Hi, I think the way Rust handles integral values is well designed, but I have some problems with usize types, caused by them being variable size on different systems. The problem is that code written to work on 64 bit system may raise overflows on a 32 system if the programmer isn't extra careful in using usize values. I'd like a way to face this problem in a more principled/automatic way. Below I explain the problem in more details and I propose one possible solution. My solution could be bad. Perhaps you can suggest better solutions.
In my code I put a const_assert because it assumes size_of<usize>::() >= 4. (I know usize could be 2 bytes only, but most times I am not going to target that). I write the code on a 64 bit system. The code contains probably 10_000 or more operations among two usize arguments, like multiplications. I try to keep values inside such 64 bit usizes below 32 bit, but sometimes by mistake I may end up having numbers larger than that in my usize values. The program works (because those numbers are less than 64 bits) but they are bugs (and cause overflow panics) if I compile the code on a 32 bit in debug mode. I'd like to have a way to spot such mistakes on a 64 bit system, so my code is portable to 32 bit systems too. A solution is to use u32 and cast only at the last moment to usize, but this introduces a ton of casts in my code that I want to avoid (even if I use safe casts with a macro). In some cases I do this, because this is the right solution, but in several other cases I'd like to avoid all those casts.
One solution could be to add standard features like:
Using the first one the compiler keeps using usize values as large as before (this means on my system usize keeps being 8 bytes) but that first feature adds in debug builds overflow tests that disallow values past 32::MAX inside usize values (even when usize is 8 or more bytes long). This way if there's a mistake in my code, and a 64 bit usize variable gets a 33 bit value, it panics at run-time and I can fix the bug. What do you think about my solution? (Perhaps the only/best solution is just to compile to a 32 bit target in debug mode, and fix the overflow bugs).

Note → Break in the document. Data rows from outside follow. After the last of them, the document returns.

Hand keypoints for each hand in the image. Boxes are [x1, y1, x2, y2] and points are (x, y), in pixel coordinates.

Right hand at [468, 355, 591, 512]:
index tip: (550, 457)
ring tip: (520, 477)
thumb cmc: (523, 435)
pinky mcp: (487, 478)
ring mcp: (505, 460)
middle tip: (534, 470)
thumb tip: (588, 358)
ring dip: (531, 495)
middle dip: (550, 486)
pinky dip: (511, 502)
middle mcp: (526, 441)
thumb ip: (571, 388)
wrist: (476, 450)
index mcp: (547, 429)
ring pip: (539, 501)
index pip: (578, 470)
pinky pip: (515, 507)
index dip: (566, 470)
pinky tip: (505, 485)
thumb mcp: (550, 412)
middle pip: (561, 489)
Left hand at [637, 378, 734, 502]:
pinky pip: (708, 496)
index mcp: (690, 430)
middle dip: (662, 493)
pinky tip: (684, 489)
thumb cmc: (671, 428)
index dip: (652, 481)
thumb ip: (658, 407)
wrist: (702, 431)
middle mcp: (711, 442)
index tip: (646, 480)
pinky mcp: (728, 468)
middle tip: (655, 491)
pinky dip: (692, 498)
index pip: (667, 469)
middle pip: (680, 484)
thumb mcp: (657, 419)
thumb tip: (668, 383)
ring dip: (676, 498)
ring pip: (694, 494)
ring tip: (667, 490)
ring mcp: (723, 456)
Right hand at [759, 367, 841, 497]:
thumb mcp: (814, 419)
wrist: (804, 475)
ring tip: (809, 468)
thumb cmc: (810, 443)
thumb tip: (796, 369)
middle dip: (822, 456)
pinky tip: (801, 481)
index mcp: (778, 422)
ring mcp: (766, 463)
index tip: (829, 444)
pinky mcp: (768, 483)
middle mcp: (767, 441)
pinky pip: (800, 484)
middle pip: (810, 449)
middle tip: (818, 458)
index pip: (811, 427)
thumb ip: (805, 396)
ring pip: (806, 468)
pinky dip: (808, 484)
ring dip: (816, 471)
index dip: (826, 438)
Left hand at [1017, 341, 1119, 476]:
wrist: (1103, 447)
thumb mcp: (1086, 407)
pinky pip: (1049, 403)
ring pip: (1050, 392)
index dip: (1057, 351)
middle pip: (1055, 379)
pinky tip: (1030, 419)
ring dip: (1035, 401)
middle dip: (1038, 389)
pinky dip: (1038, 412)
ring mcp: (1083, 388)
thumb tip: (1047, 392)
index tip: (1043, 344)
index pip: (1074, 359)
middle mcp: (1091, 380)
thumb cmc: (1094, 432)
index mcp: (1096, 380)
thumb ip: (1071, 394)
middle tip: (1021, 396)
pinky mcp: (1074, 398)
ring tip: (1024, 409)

If your code works under miri, you can run any supported target on any supported host via miri. That will serve to find any tested overflow bugs.
Just adding a bunch of checks for sticking a too-large value in usize, however, is intractable, because the other point of usize is to be able to hold a pointer value. While those "don't have a numerical value", they still can (and likely do) use sizes beyond u32 on a 64 bit platform in just normal operation.
If you want your code to work on a 32-bit target, that seems like your best option. If you're running on an x86-64 system, you should be able to run code for the corresponding 32-bit target to test.
If you are developing on x86_64-unknown-linux-gnu you should have no problem testing also with the i686-unknown-linux-gnu target. You can even get fuzzing to work to some degree. It should be simple two-step process:
rustup target add i686-unknown-linux-gnu
cargo test --target i686-unknown-linux-gnu
// If you are using `cargo fuzz`, just run without address sanitizer
cargo fuzz run --target i686-unknown-linux-gnu your_fuzz_target -s none
I personnally prefer what C++ does: there are types that are exactly x bits (for binary compatibility), at least x bits (whatever is fastest), and the smalest valid size to store x bits (in case that you want a 16 bit number on a 64 bits architecture that support only numbers of 8, 32 and 64 bits). I'm really surprised that in rust, u8 is exactly 8 bits, and not whatever is fastest. I'm even more surprised that the 3 version can't be expressed (at least I didn't saw it).
When optimizing for single variable targets, which don't have to fit compactly into struct and enum and union structures, the compiler backend (LLVM) will chose the storage size that maximizes performance. But do remember that in Rust u8 has potential overflow semantics, so that in debug mode 0xff + 1 will panic for a u8 target but become simply 0x0100 for a u16 or larger target.
C++ gets away with a larger target only by ignoring potential overflow.